When the economy is challenging, desperate people resort to desperate measures to make ends meet. During the last recession, theft of low-dollar items, referred to as petty theft, rose by 25% across Britain. With the economy still under pressure, these smaller-scale thefts continue. According to ABC News, when gas prices are high, the reports of gasoline theft rise. In 2009, more than $89 million in gas was stolen nationwide in schemes ranging from pumping gas and driving away to drilling holes into the bottom of a gas tank.
Gas isn't the only thing stolen when times are rough. Some items are more odd and outlandish.
The price of hogs fluctuates as rapidly as the price of gas. According to Ohio hog farmer Don Moore, when the market is high, a normal-sized hog could sell for more than $200. Time Magazine reports that thieves stole 594 hogs worth more than $100,000 in one heist in 2011.
Because the stolen swine were at market weight and the planning involved in stealing nearly 600 pigs would involve a lot of coordination and equipment, police believe the heist to be a coordinated event executed by sophisticated thieves.
Theft of the laundry detergent Tide has become so widespread that some cities are setting up task forces to catch and prosecute the thieves. Why is only Tide stolen and not Era or other brands? It's because other brands don't have the high-dollar price tag of Tide.

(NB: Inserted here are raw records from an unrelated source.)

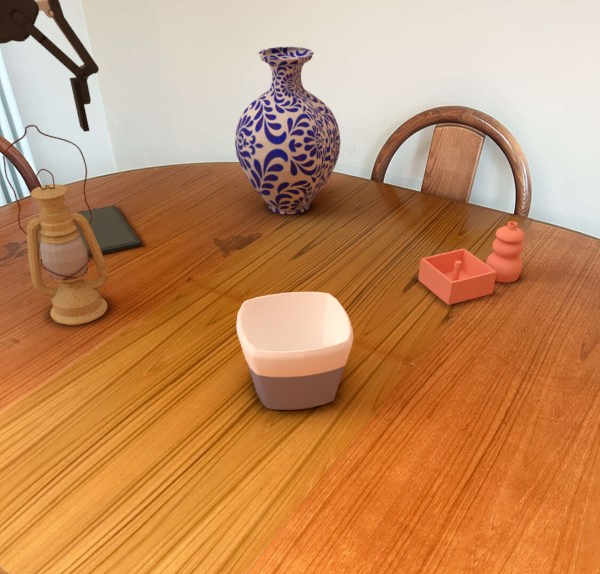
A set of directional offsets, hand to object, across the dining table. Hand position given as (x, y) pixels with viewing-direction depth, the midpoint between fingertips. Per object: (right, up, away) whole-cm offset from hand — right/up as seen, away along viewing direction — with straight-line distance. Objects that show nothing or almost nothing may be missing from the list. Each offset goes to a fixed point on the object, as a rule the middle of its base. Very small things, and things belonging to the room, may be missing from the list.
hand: (36, 136), depth 92 cm
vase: (+35, +5, +51) cm, 61 cm away
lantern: (0, -22, +18) cm, 29 cm away
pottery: (+68, -16, +25) cm, 74 cm away
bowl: (+36, -35, +2) cm, 51 cm away
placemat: (-6, -4, +40) cm, 41 cm away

Tide sells for between $10 and $20 per bottle in stores. On the black market, stolen Tide is purchased for $5 to $10 a bottle. It is not only customers who are looking to purchase Tide at a discount; even retailers are making black market purchases of the detergent, according to Fox News.
The theft of copper is still widespread, with thieves stealing copper piping used for plumbing, but another metal is in demand, too. In Chicago, thieves are stealing the brass rings off fire hydrants; these rings are used by firefighters to attach hoses from the fire engine. Not only does it cost the city money to replace the rings, it poses a public safety hazard. Once the rings are stolen, they are sold as scrap for about $15.
Other items including musical instruments, handrails and ornaments in cemeteries have been reported stolen. Although brass and copper aren't the only metals stolen for scrap, they have one of the largest impacts and bring some of the highest prices at scrap yards.
In September, the Quebec Maple Syrup Producers reported the theft of a large quantity of maple syrup. During a routine inventory, workers found 16,000 empty 45 gallon barrels at the province's global strategic reserve located in St-Louis-de-Blandford, Que. The missing syrup, valued at more than $20 million, is the subject of an ongoing police investigation.
Canadian police recently reported the discovery of 600 barrels of the stolen syrup in New Brunswick, but they aren't providing additional details. The syrup was returned to the reserve in a 16-trailer convoy under police escort. Security at the reserve was tightened to prevent future heists.
In a series of heists in Atlanta, Chicago and other cities, thieves broke into beauty supply stores and salons, not to steal money and valuable equipment, but to steal human hair. The hair, which was imported from other countries, was used as weaves, extensions and wigs. It can bring up to $90,000 for thieves reselling it.
Bank robberies are so 20th century. Today, enterprising criminals are finding value in everything from gas to hair. As long as the black market has buyers, thieves will find a way to steal even the oddest of items.